Kutipan Halaman.
···

Maka wajarlah, yang bisa tinggal di pemukiman yang nyaman hanyalah segelintir orang yang mampu saja. Sedangkan masyarakat biasa, terpaksa harus tinggal di bantaran sungai, di gang-gang yang sempit, dekat rel kereta api, atau tinggal dekat tempat pembuangan sampah. Padahal tempat tersebut tidak layak untuk dihuni, tidak aman dan berbahaya bagi keselamatan jiwa mereka.
Inilah potret hunian masyarakat di negeri yang kaya bernama Indonesia. Ironis memang melihat kondisi pemukiman masyarakat di negeri ini, yang seharusnya mereka bisa hidup di tempat yang layak, nyaman dan aman. Namun, karena penerapan sistem yang batil, pemukiman yang layak huni sulit untuk diwujudkan.
Sistem yang mampu mengurusi dan menjamin kebutuhan rakyatnya hanya dapat dijumpai dalam sistem Islam (khilafah). Sebab, sistem ini menjadikan pemimpin sebagai pihak yang sangat memahami tanggung jawabnya sebagai pelayan bagi rakyat. Semua kebutuhan dasar rakyat akan segera dipenuhi, tanpa rakyat harus lebih dulu memintanya, termasuk kebutuhan akan rumah layak huni.

···

Daftar Catatan.

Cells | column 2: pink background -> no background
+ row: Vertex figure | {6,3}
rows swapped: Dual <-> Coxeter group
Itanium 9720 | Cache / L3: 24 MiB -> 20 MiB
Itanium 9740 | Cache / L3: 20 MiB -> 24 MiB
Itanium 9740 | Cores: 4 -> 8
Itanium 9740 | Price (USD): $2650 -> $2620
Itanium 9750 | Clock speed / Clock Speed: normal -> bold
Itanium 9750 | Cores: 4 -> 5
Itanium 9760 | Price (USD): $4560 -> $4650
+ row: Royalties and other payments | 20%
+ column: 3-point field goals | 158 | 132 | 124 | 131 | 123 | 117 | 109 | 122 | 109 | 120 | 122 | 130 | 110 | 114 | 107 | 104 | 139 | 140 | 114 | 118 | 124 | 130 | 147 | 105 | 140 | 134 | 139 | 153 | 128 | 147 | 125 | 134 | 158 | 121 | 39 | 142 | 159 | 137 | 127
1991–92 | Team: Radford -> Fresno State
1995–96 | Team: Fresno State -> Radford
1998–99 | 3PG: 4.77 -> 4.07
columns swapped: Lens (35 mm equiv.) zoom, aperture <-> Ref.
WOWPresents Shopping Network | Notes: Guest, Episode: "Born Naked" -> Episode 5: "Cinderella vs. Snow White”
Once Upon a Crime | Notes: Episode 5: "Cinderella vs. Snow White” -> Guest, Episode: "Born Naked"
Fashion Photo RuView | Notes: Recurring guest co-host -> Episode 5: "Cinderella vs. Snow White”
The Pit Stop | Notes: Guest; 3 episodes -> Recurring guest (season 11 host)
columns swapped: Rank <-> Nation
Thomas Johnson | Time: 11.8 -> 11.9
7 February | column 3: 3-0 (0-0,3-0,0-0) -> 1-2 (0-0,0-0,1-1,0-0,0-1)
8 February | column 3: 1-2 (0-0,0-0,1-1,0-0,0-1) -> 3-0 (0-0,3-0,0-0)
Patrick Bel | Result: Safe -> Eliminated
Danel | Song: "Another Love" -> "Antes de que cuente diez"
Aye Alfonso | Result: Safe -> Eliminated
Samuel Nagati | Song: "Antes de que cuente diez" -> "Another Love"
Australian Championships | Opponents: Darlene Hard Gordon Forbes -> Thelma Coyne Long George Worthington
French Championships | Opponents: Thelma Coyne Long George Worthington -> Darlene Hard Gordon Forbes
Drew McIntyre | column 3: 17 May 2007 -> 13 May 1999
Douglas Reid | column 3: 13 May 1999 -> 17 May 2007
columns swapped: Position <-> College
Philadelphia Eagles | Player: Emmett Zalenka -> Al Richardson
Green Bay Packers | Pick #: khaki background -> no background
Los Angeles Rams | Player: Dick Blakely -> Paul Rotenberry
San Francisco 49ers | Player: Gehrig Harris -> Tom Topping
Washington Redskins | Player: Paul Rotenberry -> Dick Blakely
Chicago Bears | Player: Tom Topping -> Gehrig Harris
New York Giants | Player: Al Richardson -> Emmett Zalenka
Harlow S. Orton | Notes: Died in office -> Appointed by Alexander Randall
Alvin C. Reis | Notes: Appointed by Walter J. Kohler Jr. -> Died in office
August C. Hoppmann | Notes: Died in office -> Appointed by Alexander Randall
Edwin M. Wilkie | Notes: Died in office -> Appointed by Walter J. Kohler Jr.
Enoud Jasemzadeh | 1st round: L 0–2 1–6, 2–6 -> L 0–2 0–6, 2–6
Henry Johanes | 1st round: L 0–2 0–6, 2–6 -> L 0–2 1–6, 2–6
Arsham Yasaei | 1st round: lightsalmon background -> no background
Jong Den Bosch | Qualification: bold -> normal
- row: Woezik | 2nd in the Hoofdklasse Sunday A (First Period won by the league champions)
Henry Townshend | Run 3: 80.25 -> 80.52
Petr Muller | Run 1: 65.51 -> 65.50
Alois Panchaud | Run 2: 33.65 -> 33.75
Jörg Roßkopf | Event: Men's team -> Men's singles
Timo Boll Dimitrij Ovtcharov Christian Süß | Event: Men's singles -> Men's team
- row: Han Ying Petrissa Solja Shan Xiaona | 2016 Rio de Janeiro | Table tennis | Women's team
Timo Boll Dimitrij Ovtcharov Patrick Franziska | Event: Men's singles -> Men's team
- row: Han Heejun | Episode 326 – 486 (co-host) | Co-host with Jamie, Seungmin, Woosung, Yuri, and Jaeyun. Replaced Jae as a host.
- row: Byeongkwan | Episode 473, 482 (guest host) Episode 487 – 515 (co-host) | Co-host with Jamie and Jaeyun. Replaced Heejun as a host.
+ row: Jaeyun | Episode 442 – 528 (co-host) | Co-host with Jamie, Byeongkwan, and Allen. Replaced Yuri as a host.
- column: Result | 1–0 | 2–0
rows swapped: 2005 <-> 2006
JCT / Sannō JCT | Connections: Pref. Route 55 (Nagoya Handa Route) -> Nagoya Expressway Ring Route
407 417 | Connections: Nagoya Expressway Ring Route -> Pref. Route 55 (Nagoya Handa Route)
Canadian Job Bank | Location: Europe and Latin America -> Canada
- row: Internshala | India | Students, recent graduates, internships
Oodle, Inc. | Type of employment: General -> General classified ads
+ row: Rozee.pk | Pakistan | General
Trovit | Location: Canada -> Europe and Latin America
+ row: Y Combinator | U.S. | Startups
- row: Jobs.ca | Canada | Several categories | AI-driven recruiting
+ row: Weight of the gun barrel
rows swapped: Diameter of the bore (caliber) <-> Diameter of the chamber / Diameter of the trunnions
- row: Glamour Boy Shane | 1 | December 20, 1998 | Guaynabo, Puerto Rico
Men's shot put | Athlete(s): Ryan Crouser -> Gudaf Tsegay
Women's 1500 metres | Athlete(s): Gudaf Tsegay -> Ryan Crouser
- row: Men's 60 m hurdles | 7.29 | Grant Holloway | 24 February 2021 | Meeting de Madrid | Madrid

···

Tugas Anda. Tuliskan ulang tanpa perubahan bagian kutipan halaman yang dimulai pada kata-kata yang memuat "Maka wajarlah, yang" dan berhenti setelah "keselamatan jiwa mereka.". Catatan-catatan tersebut merupakan bahan tersendiri yang terpisah dari kutipan halaman.

Jawaban Lengkap.
Maka wajarlah, yang bisa tinggal di pemukiman yang nyaman hanyalah segelintir orang yang mampu saja. Sedangkan masyarakat biasa, terpaksa harus tinggal di bantaran sungai, di gang-gang yang sempit, dekat rel kereta api, atau tinggal dekat tempat pembuangan sampah. Padahal tempat tersebut tidak layak untuk dihuni, tidak aman dan berbahaya bagi keselamatan jiwa mereka.